The potential impact on UK premium-paying motorists
Another important factor in MIB’s reasoning was the level of reimbursement it could obtain from its foreign counterpart after having compensated a victim. The Fourth Directive required EEA Compensation Bodies to conclude an agreement relating to their functions, obligations and the reimbursement procedure. All EEA Compensation Bodies therefore signed the 2002 Agreement between Compensation Bodies and Guarantee Funds (‘the 2002 Agreement’).
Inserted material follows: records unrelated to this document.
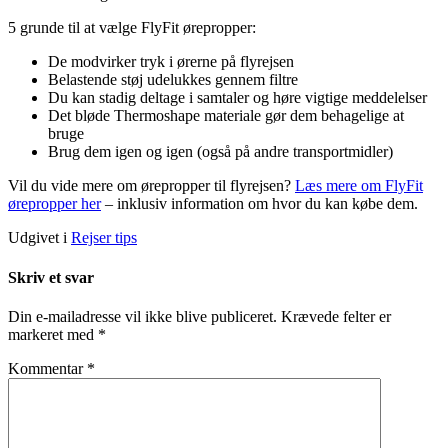
5 grunde til at vælge FlyFit ørepropper:
De modvirker tryk i ørerne på flyrejsen
Belastende støj udelukkes gennem filtre
Du kan stadig deltage i samtaler og høre vigtige meddelelser
Det bløde Thermoshape materiale gør dem behagelige at
bruge
Brug dem igen og igen (også på andre transportmidler)
Vil du vide mere om ørepropper til flyrejsen?
Læs mere om FlyFit
ørepropper her
– inklusiv information om hvor du kan købe dem.
Udgivet i
Rejser tips
Skriv et svar
Din e-mailadresse vil ikke blive publiceret.
Krævede felter er
markeret med
*
Kommentar
*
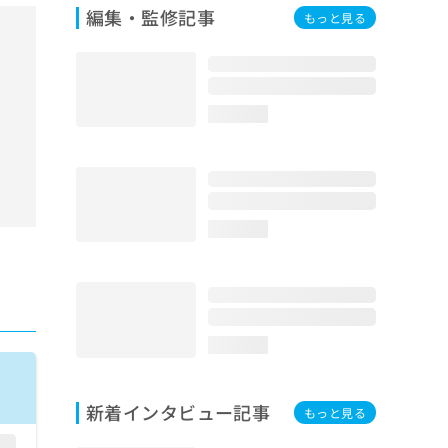
編集・監修記事
もっと見る
loading...
loading...
loading...
新着インタビュー記事
もっと見る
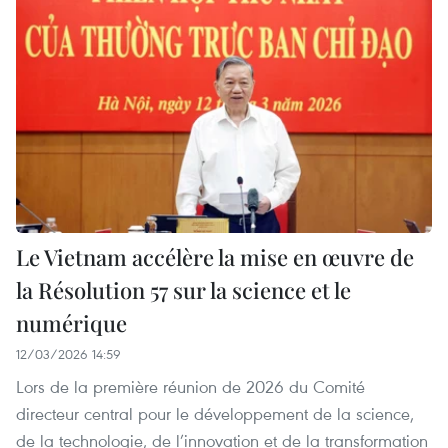
Le Vietnam accélère la mise en œuvre de
la Résolution 57 sur la science et le
numérique
12/03/2026 14:59
Lors de la première réunion de 2026 du Comité
directeur central pour le développement de la science,
de la technologie, de l’innovation et de la transformation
MIB is funded by UK motorists by way of levies collected from all insurers underwriting business in the UK. If MIB could not recover in full under the 2002 agreement, having compensated a victim at a higher level than would have been payable under the law applicable to the country of accident, the shortfall would be borne by UK premium paying motorists, who should not have to bear the costs arising from the wrongdoing of foreign motorists.
The impact of Rome II
Rome II came into effect in January 2009. It sought to clarify conflict of law scenarios in non-contractual obligations (e.g. tort cases) and required the application of the law of the place of accident to both liability and the assessment of damage (subject to certain exceptions). As the Fourth Directive scheme was clear, the Supreme Court did not address the application of Rome II in detail though the impression given was that it would have applied.
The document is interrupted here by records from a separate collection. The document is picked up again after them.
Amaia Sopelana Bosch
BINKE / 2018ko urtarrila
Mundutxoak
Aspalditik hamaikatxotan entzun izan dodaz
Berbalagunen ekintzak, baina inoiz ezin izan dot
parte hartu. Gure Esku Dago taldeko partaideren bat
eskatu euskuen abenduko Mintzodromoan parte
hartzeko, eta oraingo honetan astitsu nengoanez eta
The Supreme Court’s conclusion
The Supreme Court ruled that the level of compensation afforded to a victim should be consistent with the level applicable to a direct claim against the responsible motorist and with the level which applies to claims involving insured vehicles.
The Supreme Court agreed with MIB and stated that “thescheme of the Directives is clear and they do not leave it to individual Member States to provide for compensation in accordance with any law that such States may choose. On the contrary, they proceed on the basis that a victim’s entitlement to compensation will be measured on a consistent basis, by reference to the law of the state of the accident.”
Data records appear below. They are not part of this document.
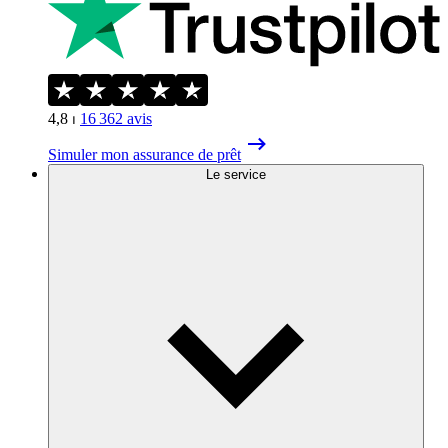
4,8
⏐
16 362
avis
Simuler mon assurance de prêt
Le service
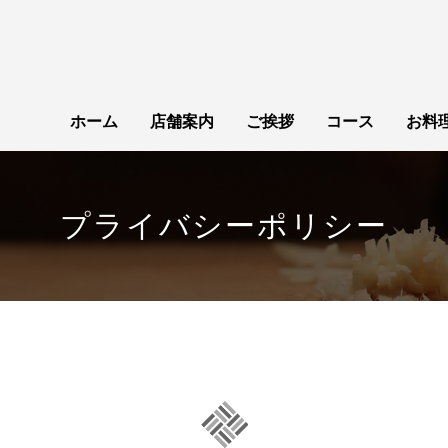
ホーム
店舗案内
ご挨拶
コース
お料
プライバシーポリシー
David Holt, Head of Large Loss and Technical Claims at Weightmans LLP, acted for MIB in this case and commented: “The decision is both logical and welcome. It shows that the process of victim protection as embodied in the Green Card Scheme, the Guarantee Fund requirements and, more latterly, the requirements in respect of visiting victims all operate to a consistent theme, namely that, in general, the law of the country of accident will be the applicable law for both liability and the assessment of damages. The Fourth Directive did not intend to alter the applicable law.
“MIB should be entitled to reimbursement in full in these cases and this decision should go a long way to ensure that this is possible. UK motorists should not, through insurance premiums, have to fund accidents abroad which do not involve UK registered vehicles. The decision highlights again the need for the traveller to be aware that there can be considerable differences between compensation levels in different countries.”
A version of this article appeared in New Law Journal in October 2016.